On Tuesday, Congressional Budget Office Director Douglas Elmendorf delivered a message to the new congressional debt committee. He preached that the economy would slow down if spending was cut and taxes were raised. The committee is now working to restore the American budget and slash the current deficits. The committee is stressed to exceed its target cutting of $1.5 trillion over the next ten years, because even that large a reduction will still not prevent the country’s debt from exceeding the GDP. 

Elmendorf said the “most effective” approach would be to change taxes and spending to create a larger deficit for today. However, it would be narrowed later in the decade. The issue of timing is crucial. Any abrupt action involving raising taxes or cutting spending has been dissuaded by many economists as it could hurt the already struggling American market. Short term bets, then, would do better boosting the economy, even if they initially add to deficits, coupled with a long-term strategy. Republicans on the panel only want cuts in spending.  Republicans refused to consider new taxes; Democrats refused cuts to Medicare without new revenue included in the deal.
But a failure to produce an agreement in the panel would results in automatic budget cuts in 2013, split between Defense and non-Defense spending., and both parties wish to avoid that.

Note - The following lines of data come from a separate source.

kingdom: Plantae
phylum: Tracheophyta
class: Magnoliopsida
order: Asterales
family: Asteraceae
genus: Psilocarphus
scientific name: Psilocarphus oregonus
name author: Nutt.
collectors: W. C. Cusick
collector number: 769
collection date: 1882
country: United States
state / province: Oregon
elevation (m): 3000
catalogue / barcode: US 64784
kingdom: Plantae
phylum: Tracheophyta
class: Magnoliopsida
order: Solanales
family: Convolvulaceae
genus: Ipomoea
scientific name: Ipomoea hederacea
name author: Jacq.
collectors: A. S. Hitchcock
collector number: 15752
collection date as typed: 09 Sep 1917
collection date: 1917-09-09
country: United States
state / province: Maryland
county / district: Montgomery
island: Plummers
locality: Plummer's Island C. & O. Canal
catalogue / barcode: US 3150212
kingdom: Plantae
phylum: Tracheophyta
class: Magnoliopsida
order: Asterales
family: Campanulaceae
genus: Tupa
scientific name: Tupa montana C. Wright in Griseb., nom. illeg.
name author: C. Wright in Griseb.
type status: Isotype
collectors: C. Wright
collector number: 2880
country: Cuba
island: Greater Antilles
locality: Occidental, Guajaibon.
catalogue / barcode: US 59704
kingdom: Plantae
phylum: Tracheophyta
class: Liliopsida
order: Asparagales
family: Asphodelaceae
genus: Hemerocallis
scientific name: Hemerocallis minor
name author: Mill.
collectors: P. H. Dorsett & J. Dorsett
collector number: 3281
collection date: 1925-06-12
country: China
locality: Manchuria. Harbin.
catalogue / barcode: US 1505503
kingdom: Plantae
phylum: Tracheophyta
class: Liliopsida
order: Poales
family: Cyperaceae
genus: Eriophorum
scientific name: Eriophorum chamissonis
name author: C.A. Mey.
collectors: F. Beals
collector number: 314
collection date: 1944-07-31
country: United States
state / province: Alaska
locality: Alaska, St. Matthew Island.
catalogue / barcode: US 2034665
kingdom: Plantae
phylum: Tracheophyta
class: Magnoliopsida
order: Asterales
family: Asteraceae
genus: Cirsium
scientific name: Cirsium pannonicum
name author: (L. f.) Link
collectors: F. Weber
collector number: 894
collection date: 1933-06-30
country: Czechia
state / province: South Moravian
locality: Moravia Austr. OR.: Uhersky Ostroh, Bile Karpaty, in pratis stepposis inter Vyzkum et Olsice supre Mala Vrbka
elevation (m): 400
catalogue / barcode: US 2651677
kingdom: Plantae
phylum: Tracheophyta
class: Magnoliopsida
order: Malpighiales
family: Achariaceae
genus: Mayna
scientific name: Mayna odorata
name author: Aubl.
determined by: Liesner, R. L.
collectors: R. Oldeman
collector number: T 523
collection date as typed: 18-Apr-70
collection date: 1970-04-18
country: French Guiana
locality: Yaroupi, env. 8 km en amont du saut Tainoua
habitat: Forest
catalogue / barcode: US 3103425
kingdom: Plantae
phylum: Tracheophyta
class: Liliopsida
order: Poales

Lawmakers are cautioned that the future of the country’s budget will look much different than its past.  “Attaining a sustainable budget for the federal government will require the US to deviate from the policies of the last 40 years.”

I’ve been speaking mostly about the state of the economy in the future, but jobs are generally at the front of people’s minds because they are the constant struggle. The congressional debt committee has not moved to pick up Obama’s new jobs bill, and in the face of GOP opposition is not likely to do so. Lawmakers of both parties agree that economic growth will help to fix the record deficits in the nation even if they strongly oppose on ways to go about fixing American employment.

The big question here is what role people want government to play in their economy and in their society. What I’m most interested in is the relationship people have with news of the economy and how that affects their own finances and their own viewpoints on the American market.  

Wednesday, September 7, 2011

Finance/Economics


I plan to gather most of my information and news in the public sphere from The New York times economy and market sections, BBC’s US page, the Financial Times’ US section, The Washington Post’s Economy section and Real Clear Politics’ Economy and Market section. The only kind of math I like involves dollar signs, so I will definitely be more focused on how everything affects the population and how the political climate, etc. is contributing to the issues at hand.